§ **Written problem 1**
Copy the passage of the Charles R. Greco text between "Greco designed numerous" and "several fire stations.", inclusive.
§ **Written problem 2**
From the Charles R. Greco text, list every work under "Works" that is located in Cambridge, Massachusetts.

Charles R. Greco (1873-1962) was an American architect who worked in the Boston area during the first half of the 20th century. He was educated in the Cambridge public school system and studied architecture at the Lawrence Scientific School of Harvard. Upon graduation he worked with the architectural firms of Wait & Cutter from 1893 to 1899, and Peabody & Stearns from 1900 to 1907, before starting his own practice. 

Greco designed numerous religious buildings for both Roman Catholic and Jewish congregations in Massachusetts, Florida, and Ohio. He also provided the designs for many buildings for the city of Cambridge, Massachusetts, including several fire stations.

Works 

In Massachusetts

145 State Street, Springfield, Massachusetts
Blessed Sacrament Church Cambridge, Massachusetts
Blessed Sacrament Church, Jamaica Plain, Massachusetts
Cambridge Theatre, Cambridge, Massachusetts
Charles Bulfinch School, Boston, Massachusetts
27 Sheffield West, Winchester, Massachusetts
Elks Temple, Cambridge, Massachusetts
Our Lady of Pity Church, Cambridge, Massachusetts (now Reservoir Church)

[Excerpts from a spatial reasoning dataset]
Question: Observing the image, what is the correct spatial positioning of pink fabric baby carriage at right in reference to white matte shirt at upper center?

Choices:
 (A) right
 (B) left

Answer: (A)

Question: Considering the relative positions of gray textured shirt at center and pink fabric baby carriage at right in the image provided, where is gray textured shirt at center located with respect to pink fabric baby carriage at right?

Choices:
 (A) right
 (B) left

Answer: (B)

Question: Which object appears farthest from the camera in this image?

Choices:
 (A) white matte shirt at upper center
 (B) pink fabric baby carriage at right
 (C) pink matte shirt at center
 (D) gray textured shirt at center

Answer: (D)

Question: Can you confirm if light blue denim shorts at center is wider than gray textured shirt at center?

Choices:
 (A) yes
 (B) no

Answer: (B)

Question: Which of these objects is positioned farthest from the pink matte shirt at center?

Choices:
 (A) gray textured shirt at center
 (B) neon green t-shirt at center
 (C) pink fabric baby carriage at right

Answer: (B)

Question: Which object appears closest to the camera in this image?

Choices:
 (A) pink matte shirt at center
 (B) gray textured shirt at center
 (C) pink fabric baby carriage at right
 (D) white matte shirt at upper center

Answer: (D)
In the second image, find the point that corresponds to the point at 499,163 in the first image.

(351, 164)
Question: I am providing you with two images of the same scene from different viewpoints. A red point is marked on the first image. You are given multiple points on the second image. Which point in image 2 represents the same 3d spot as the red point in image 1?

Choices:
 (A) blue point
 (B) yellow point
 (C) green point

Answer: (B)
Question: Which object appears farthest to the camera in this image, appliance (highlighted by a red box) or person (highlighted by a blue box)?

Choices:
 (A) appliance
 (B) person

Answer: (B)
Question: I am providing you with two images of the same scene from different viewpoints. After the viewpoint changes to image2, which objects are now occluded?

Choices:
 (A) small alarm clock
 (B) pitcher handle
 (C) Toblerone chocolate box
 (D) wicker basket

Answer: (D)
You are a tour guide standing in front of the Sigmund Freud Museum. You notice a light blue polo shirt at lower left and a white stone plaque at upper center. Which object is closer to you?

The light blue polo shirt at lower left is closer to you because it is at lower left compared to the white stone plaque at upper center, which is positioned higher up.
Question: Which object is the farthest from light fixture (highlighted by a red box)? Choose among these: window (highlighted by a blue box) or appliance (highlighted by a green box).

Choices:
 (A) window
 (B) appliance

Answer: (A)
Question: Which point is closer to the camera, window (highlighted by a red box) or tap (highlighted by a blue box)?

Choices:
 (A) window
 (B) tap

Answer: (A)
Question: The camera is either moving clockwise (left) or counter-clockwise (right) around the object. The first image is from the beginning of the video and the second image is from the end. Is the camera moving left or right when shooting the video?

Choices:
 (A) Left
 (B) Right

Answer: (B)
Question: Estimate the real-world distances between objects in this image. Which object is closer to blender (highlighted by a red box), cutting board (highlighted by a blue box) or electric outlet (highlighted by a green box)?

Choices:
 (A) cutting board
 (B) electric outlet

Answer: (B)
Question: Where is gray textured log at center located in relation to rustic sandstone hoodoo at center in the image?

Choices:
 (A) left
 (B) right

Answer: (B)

§ **Final answer 1**
Greco designed numerous religious buildings for both Roman Catholic and Jewish congregations in Massachusetts, Florida, and Ohio. He also provided the designs for many buildings for the city of Cambridge, Massachusetts, including several fire stations.

§ **Final answer 2**
- Blessed Sacrament Church
- Cambridge Theatre
- Elks Temple
- Our Lady of Pity Church (now Reservoir Church)